:: Tasks ::
1. In the Speech-to-Text page, what size are the deployed models stated to be?
2. List every audio codec name that the Speech-to-Text page gives in its table of supported encodings.
3. Set down the passage of the Speech-to-Text page starting with "Codec Name Lossless" and going on through "the sample rate.".

:: Reading passage ::
Transcribe audio

Speech-to-Text enables easy integration of Google speech recognition technologies into your solution. Speech-to-Text is a machine learning (ML) technology that gives you full control over your infrastructure and your protected speech data to meet data residency and compliance requirements.

The following table describes the key capabilities of Speech-to-Text.

Key capabilities
Transcription Applies advanced deep learning neural network algorithms from Google to automatic speech recognition.
Models Deploys models that are less than 1 GB in size and consume minimal resources.
API compatible Uses an API that is fully compatible with the Speech-to-Text API and its client libraries.

Supported audio encodings for Speech-to-Text

The Speech-to-Text API supports a number of different encodings. The following table lists supported audio codecs:

Codec Name Lossless Usage notes
FLAC Free Lossless Audio Codec Yes 16-bit or 24-bit required for streams
LINEAR16 Linear PCM Yes 16-bit linear pulse-code modulation (PCM) encoding. The header must contain the sample rate.
MULAW μ-law No 8-bit PCM encoding
OGG_OPUS Opus encoded audio frames in an Ogg container No Sample rate must be one of 8000 Hz, 12000 Hz, 16000 Hz, 24000 Hz, or 48000 Hz

FLAC is both an audio codec and an audio file format. To transcribe audio files using FLAC encoding, you must provide them in the .FLAC file format, which includes a header containing metadata.

Speech-to-Text supports WAV files with LINEAR16 or MULAW encoded audio.

For more information on Speech-to-Text audio codecs, consult the AudioEncoding reference documentation.

If you have a choice when encoding the source material, use a lossless encoding such as FLAC or LINEAR16 for better speech recognition.

Before you begin

To get the permissions you need to use the Vertex AI Speech-to-Text pre-trained API, ask your Project IAM Admin to grant you the AI Speech Developer (ai-speech-developer) role in your project namespace.

How to use the Speech-to-Text client library

Work through the following steps to use the Speech-to-Text client library using Python:

Python

  1. Open a notebook as your coding environment. If you don't have an existing notebook, create a notebook.

:: Records provided ::
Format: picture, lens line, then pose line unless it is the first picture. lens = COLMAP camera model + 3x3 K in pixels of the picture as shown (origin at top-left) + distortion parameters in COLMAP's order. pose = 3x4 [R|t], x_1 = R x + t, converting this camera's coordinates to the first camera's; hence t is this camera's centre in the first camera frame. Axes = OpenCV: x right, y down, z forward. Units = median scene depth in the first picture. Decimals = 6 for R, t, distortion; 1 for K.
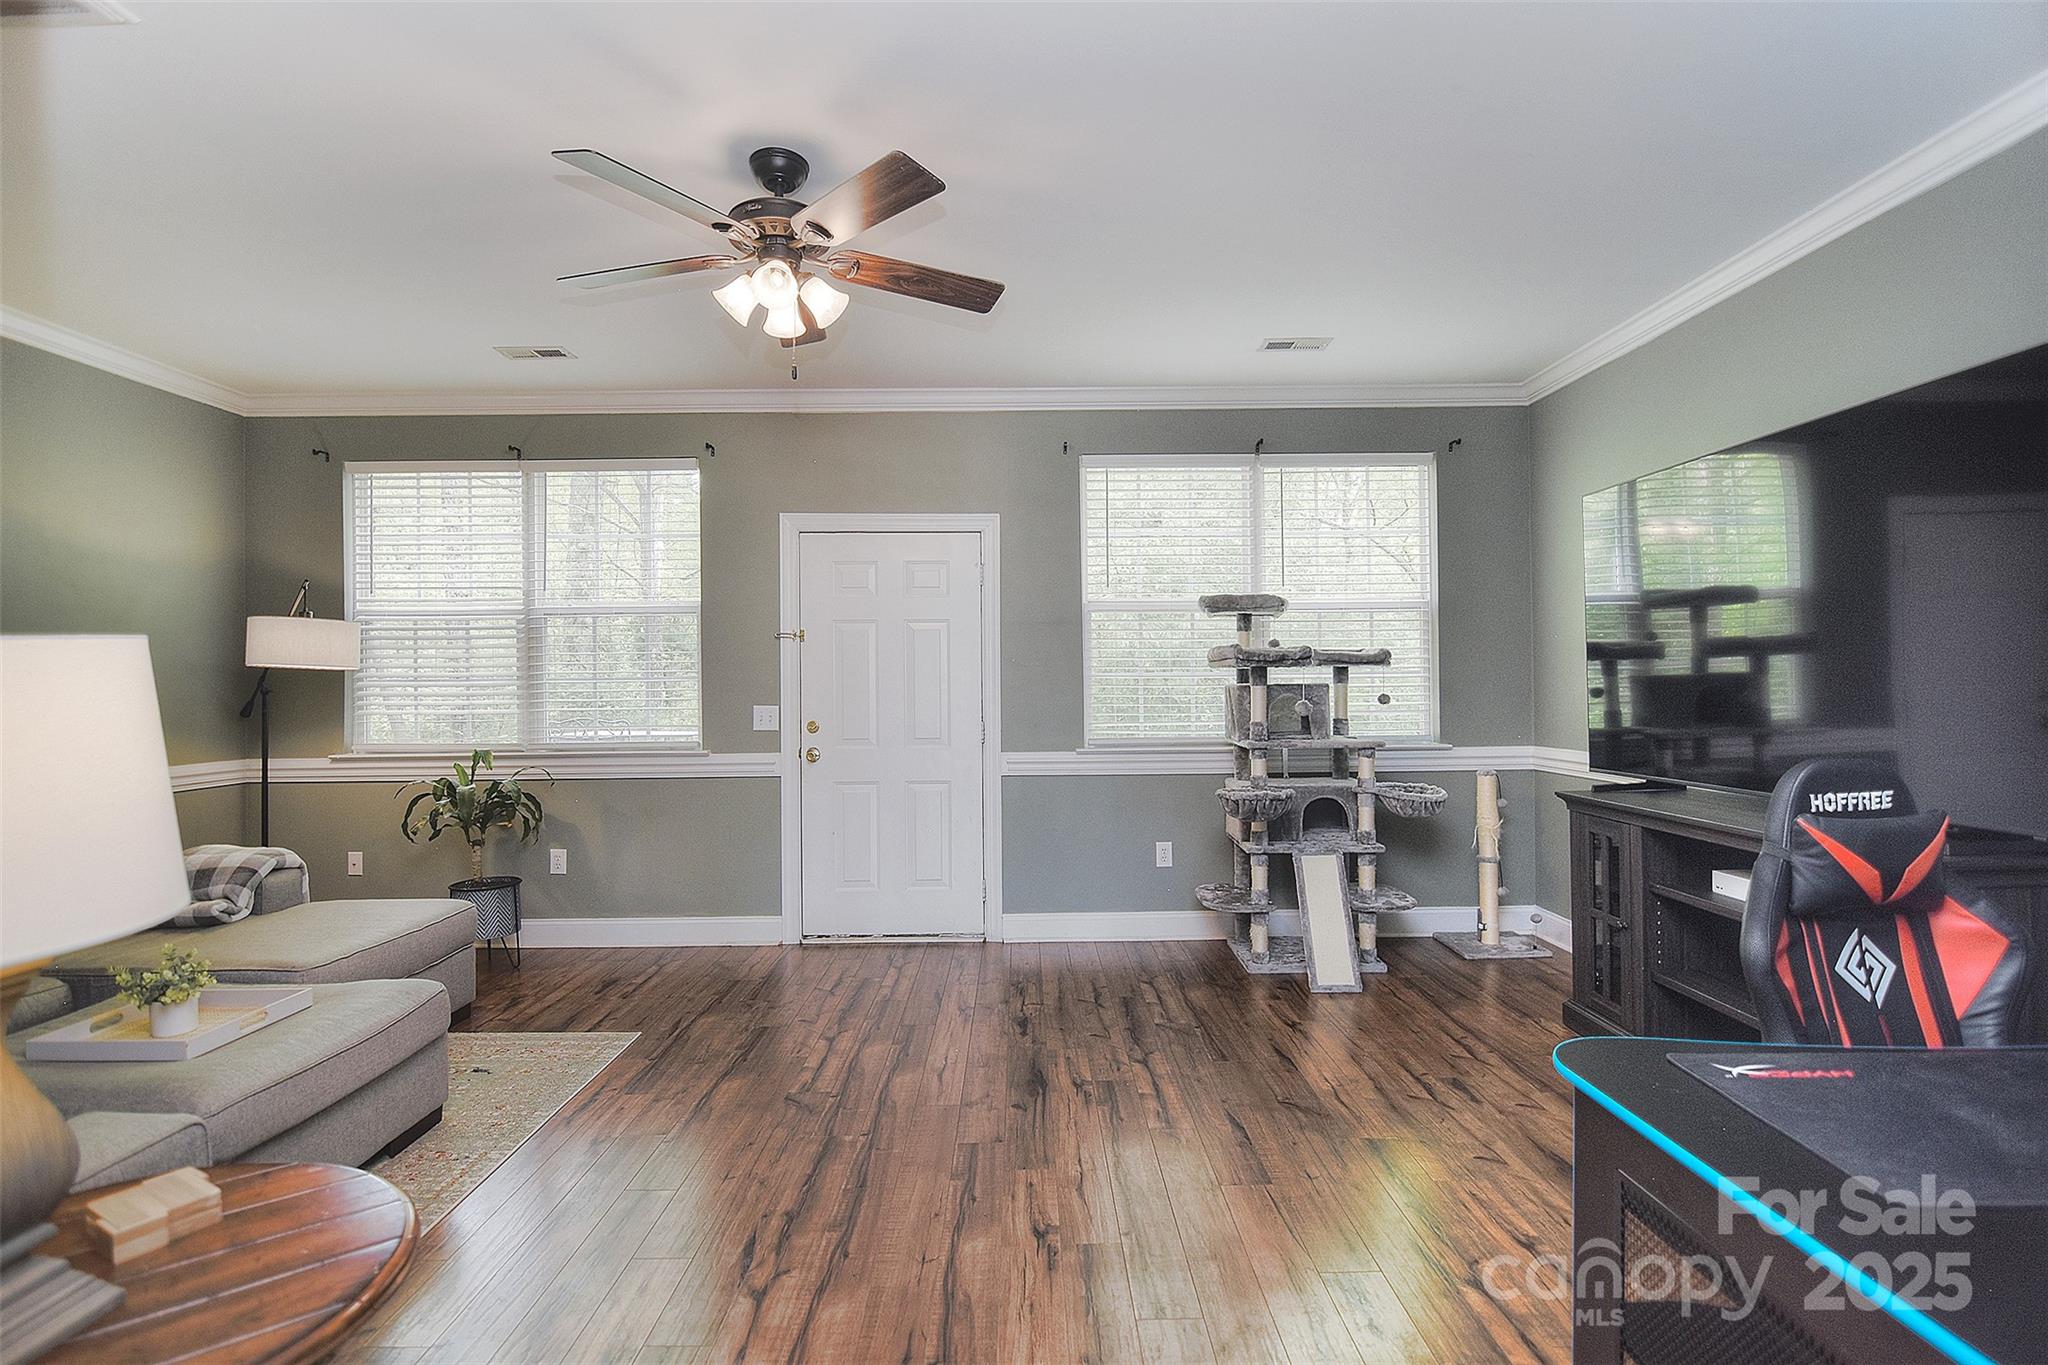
lens RADIAL K [[996.6, 0, 1027.1], [0, 996.6, 680.6], [0, 0, 1]] dist [-0.000265, -0.005525]
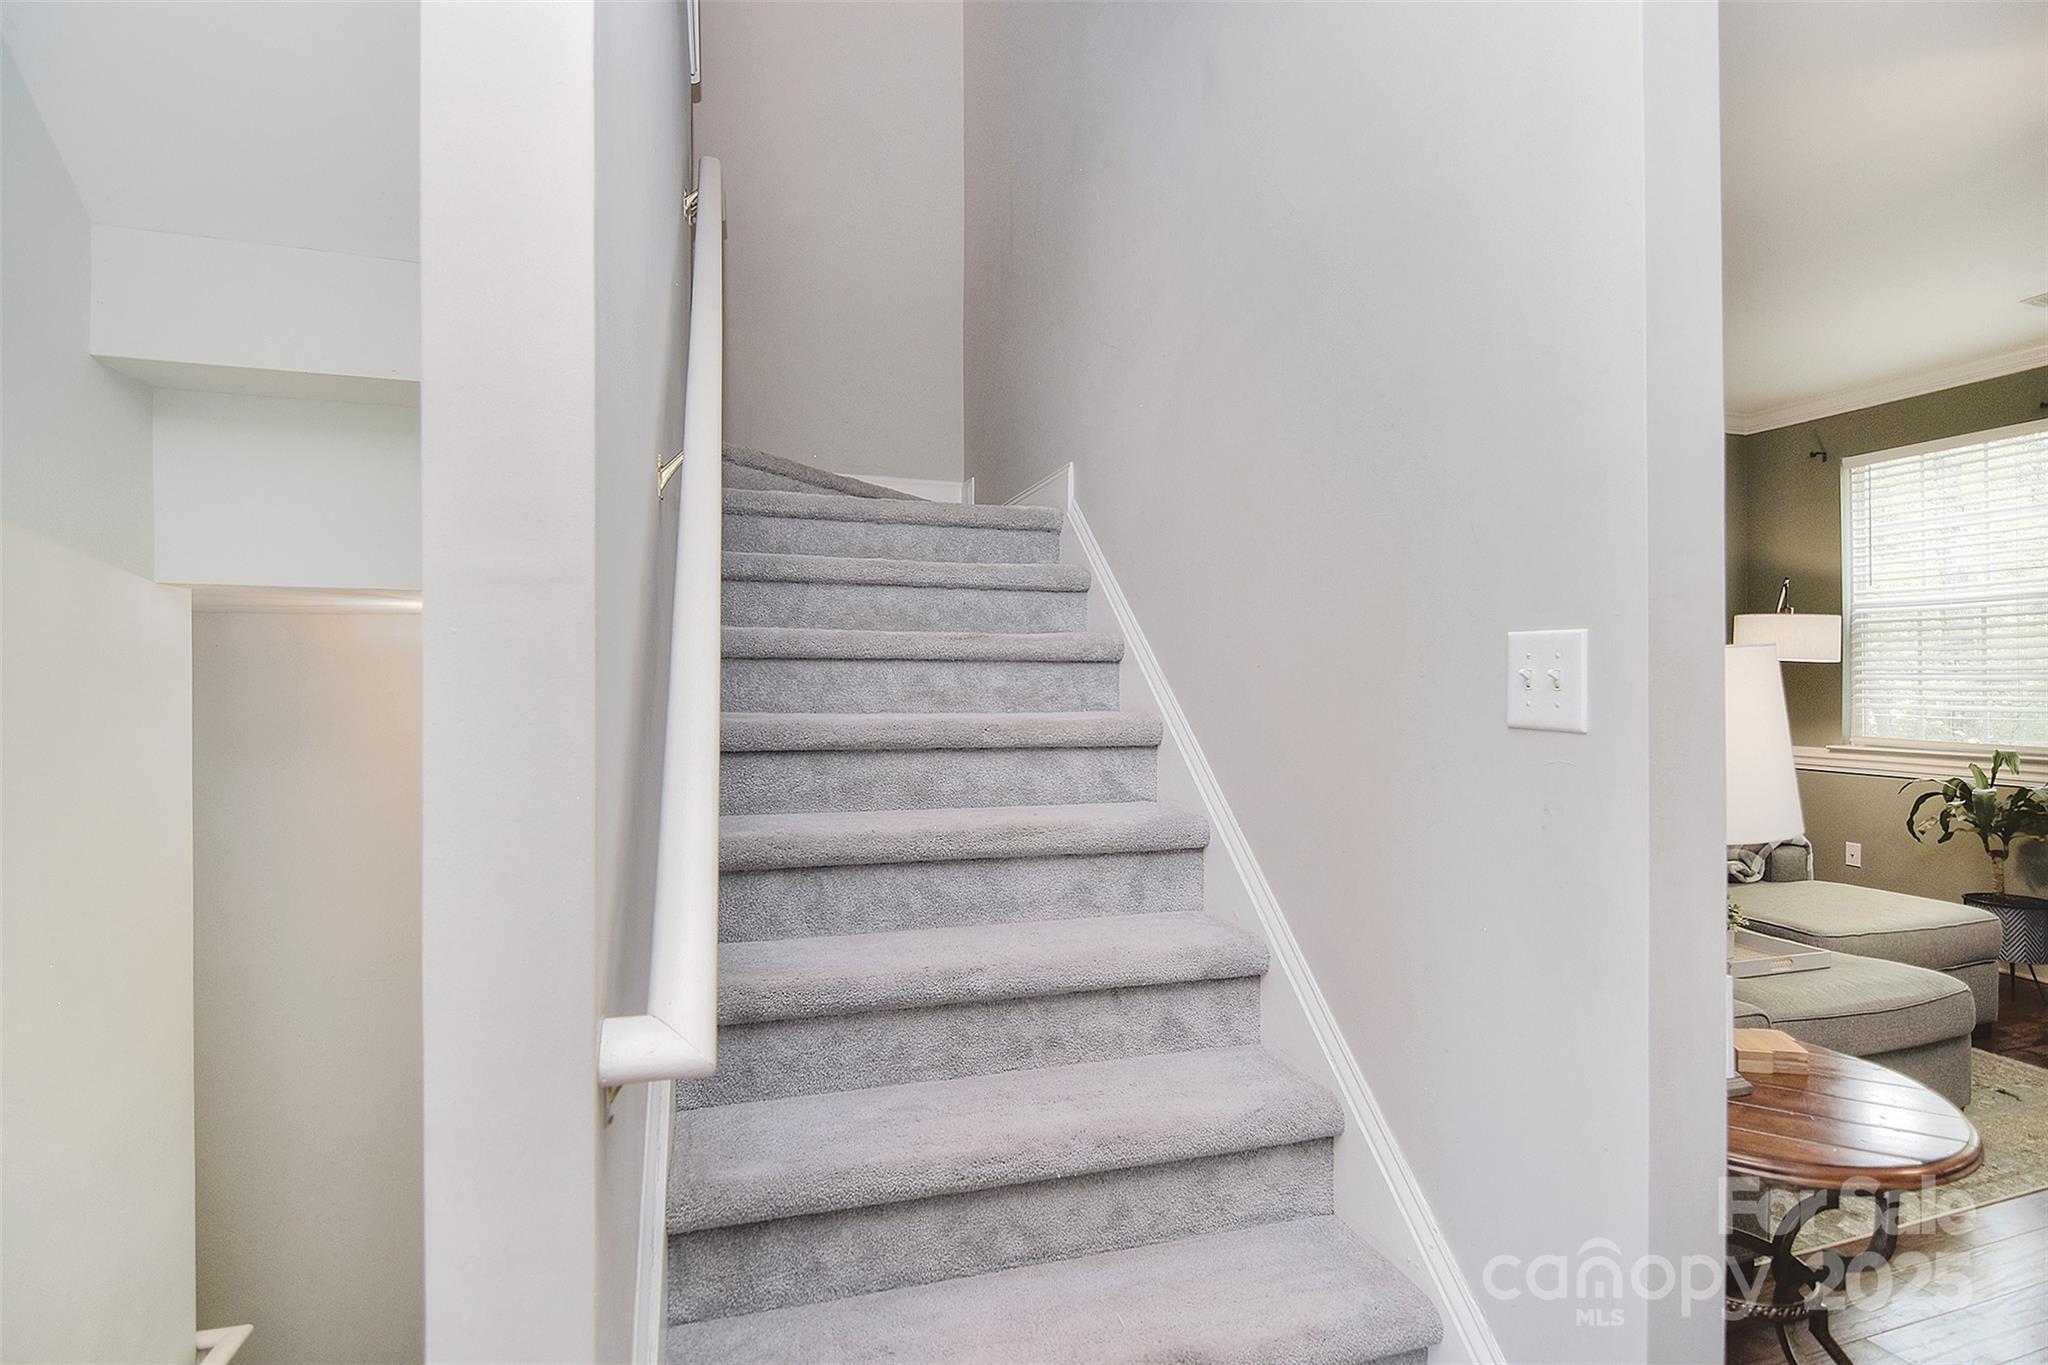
lens RADIAL K [[996.6, 0, 1039.2], [0, 996.6, 671.1], [0, 0, 1]] dist [-0.000265, -0.005525]
pose [[0.300431, 0.002933, -0.953799, 0.048456], [0.001290, 0.999993, 0.003481, -0.008013], [0.953803, -0.002276, 0.300425, -0.110564]]
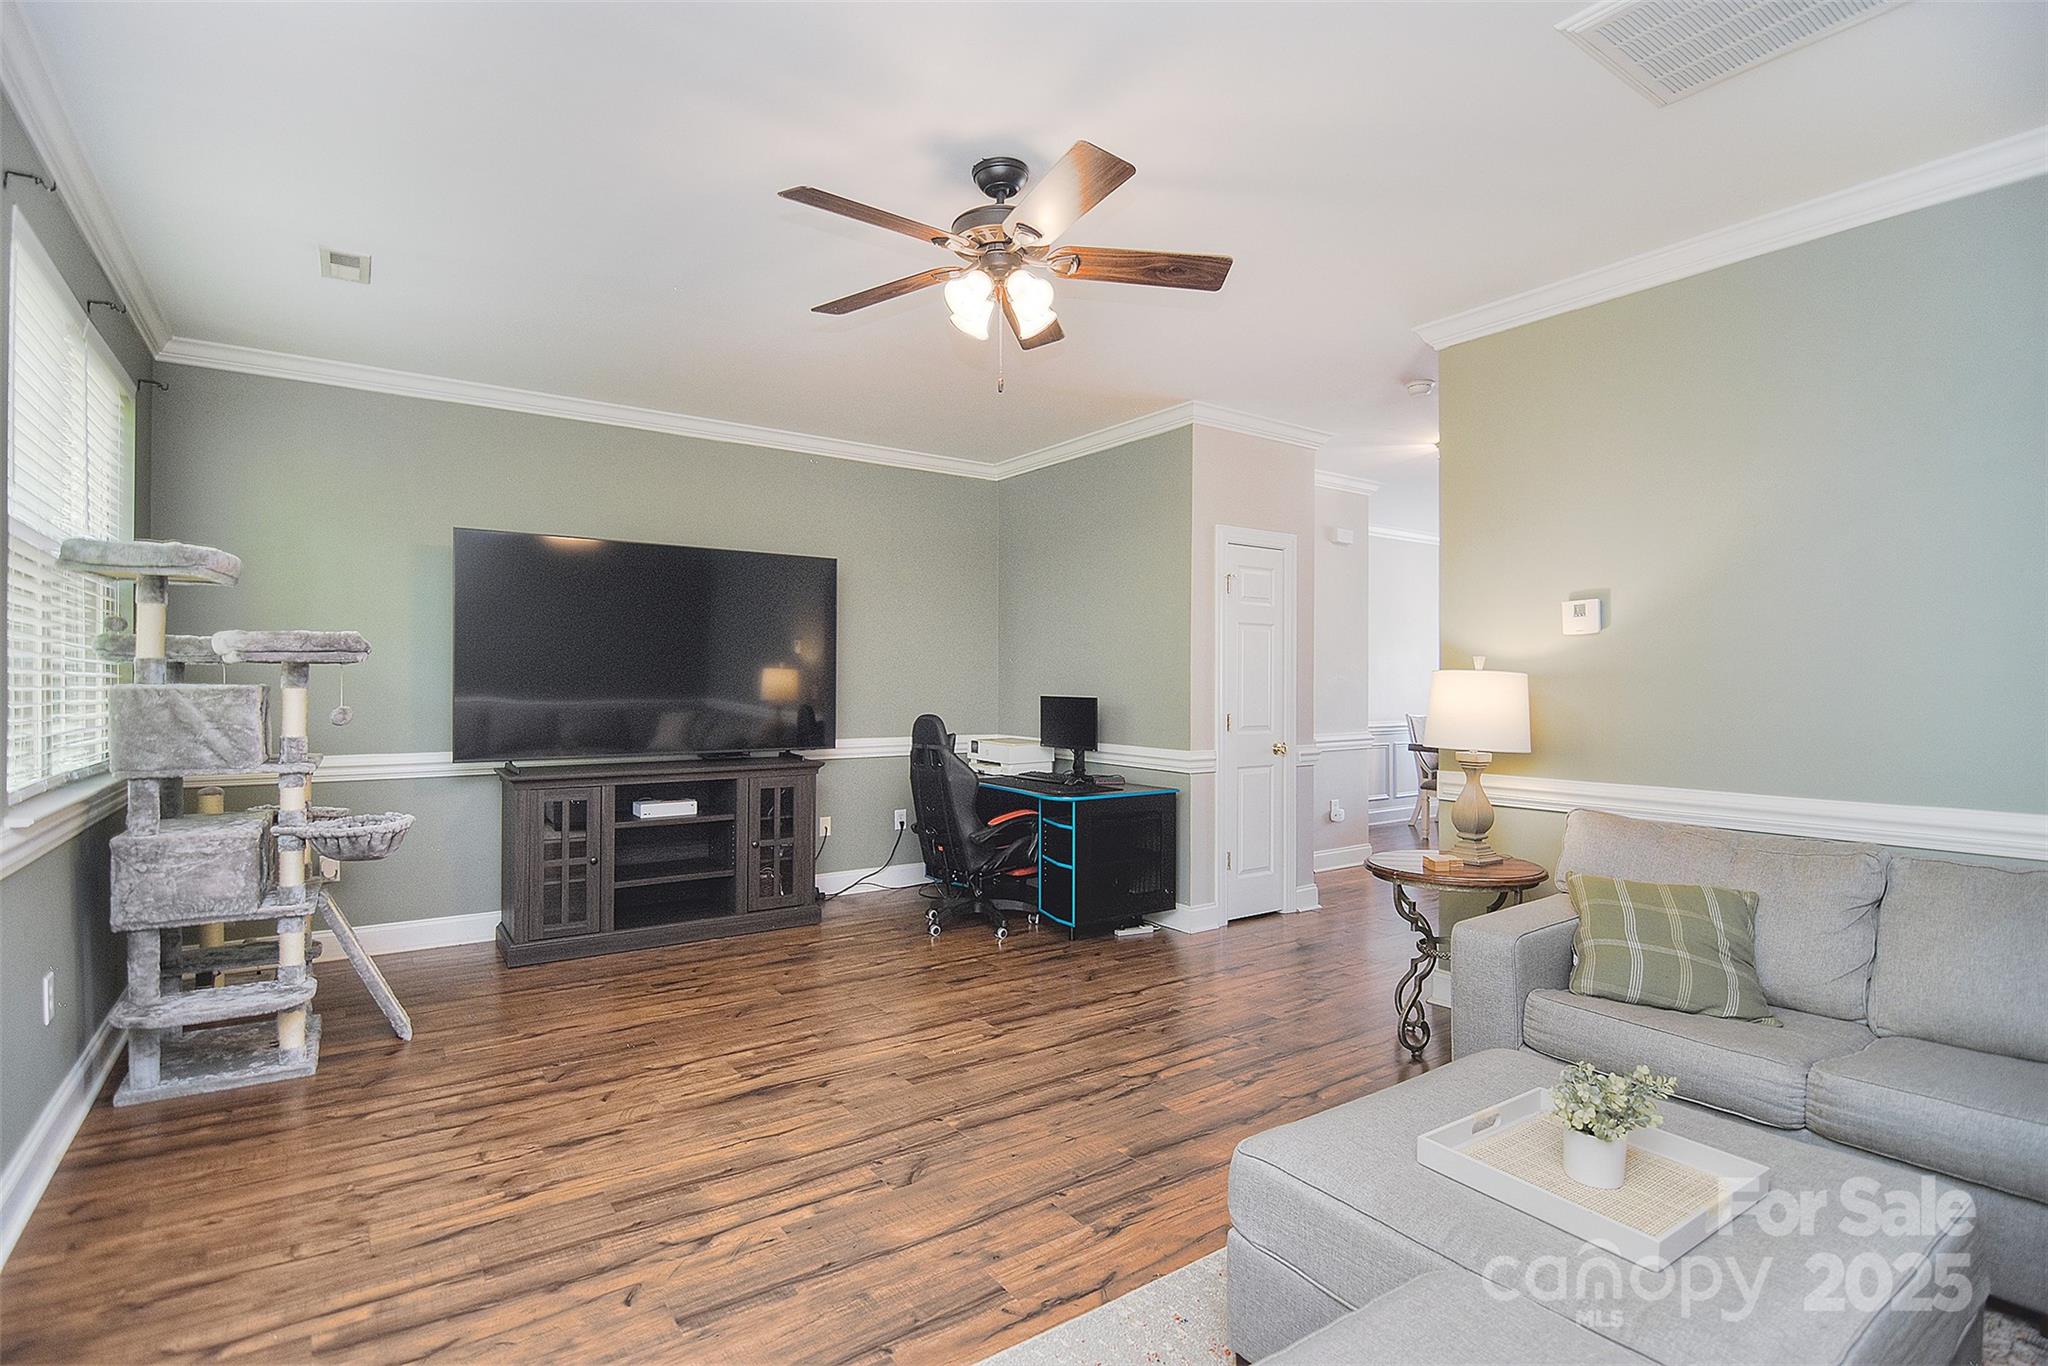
lens RADIAL K [[996.6, 0, 1022.4], [0, 996.6, 687.2], [0, 0, 1]] dist [-0.000265, -0.005525]
pose [[-0.574549, 0.011029, 0.818396, -0.671361], [-0.001688, 0.999891, -0.014660, 0.013494], [-0.818468, -0.009805, -0.574468, 0.964062]]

:: Activity answers ::
1. Less than 1 GB.

2. FLAC, LINEAR16, MULAW, OGG_OPUS

3.
Codec Name Lossless Usage notes
FLAC Free Lossless Audio Codec Yes 16-bit or 24-bit required for streams
LINEAR16 Linear PCM Yes 16-bit linear pulse-code modulation (PCM) encoding. The header must contain the sample rate.